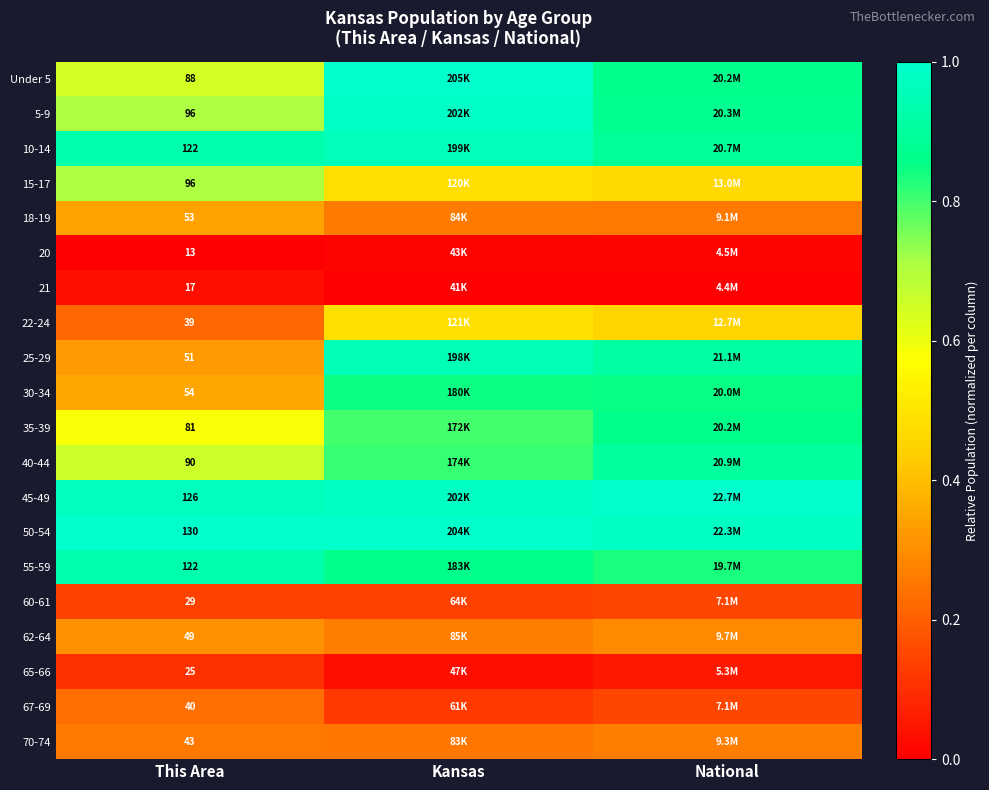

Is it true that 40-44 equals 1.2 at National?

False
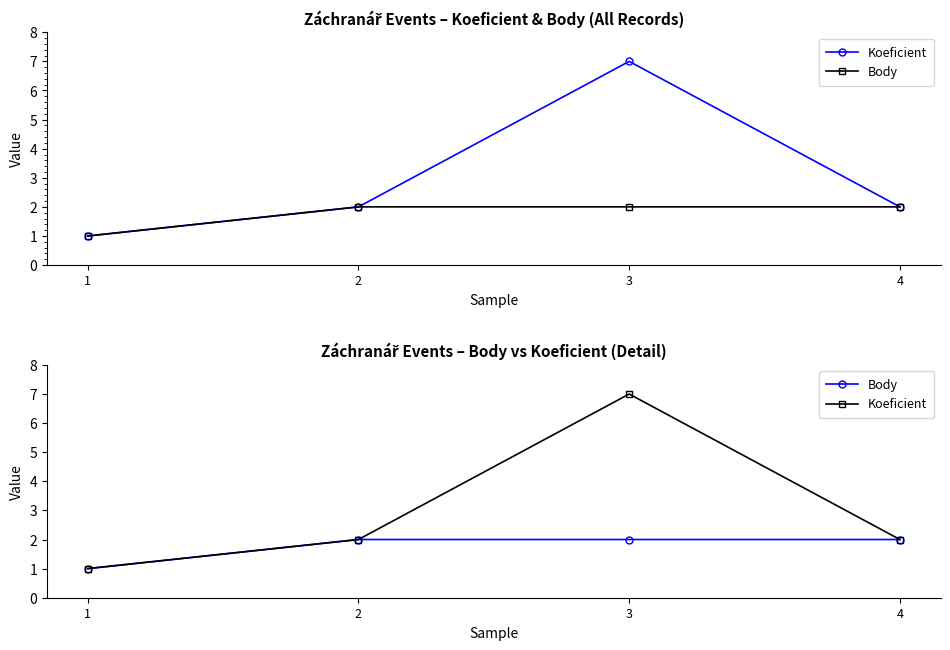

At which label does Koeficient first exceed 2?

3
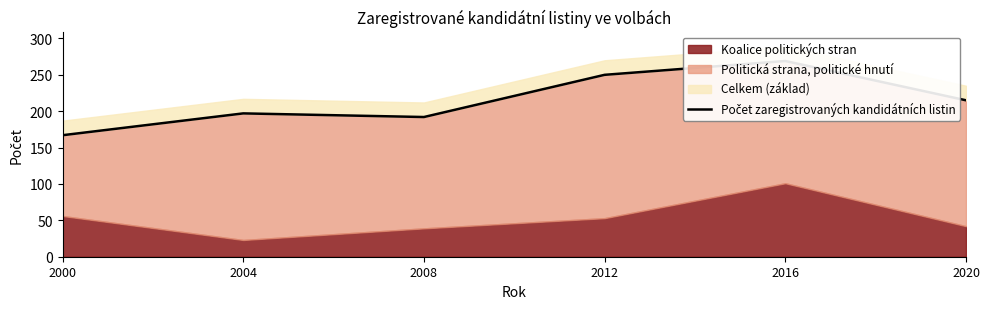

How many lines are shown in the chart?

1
+ + + + + + +
_EXERCISE DIRECTIONS_
Reproduce all of the items above with every occurrence of "chart" replaced by "graph", leaving everything else unchanged. Leave out the pictures.

_TASK RESPONSE_
Is it true that 40-44 equals 1.2 at National?

False

At which label does Koeficient first exceed 2?

3

How many lines are shown in the graph?

1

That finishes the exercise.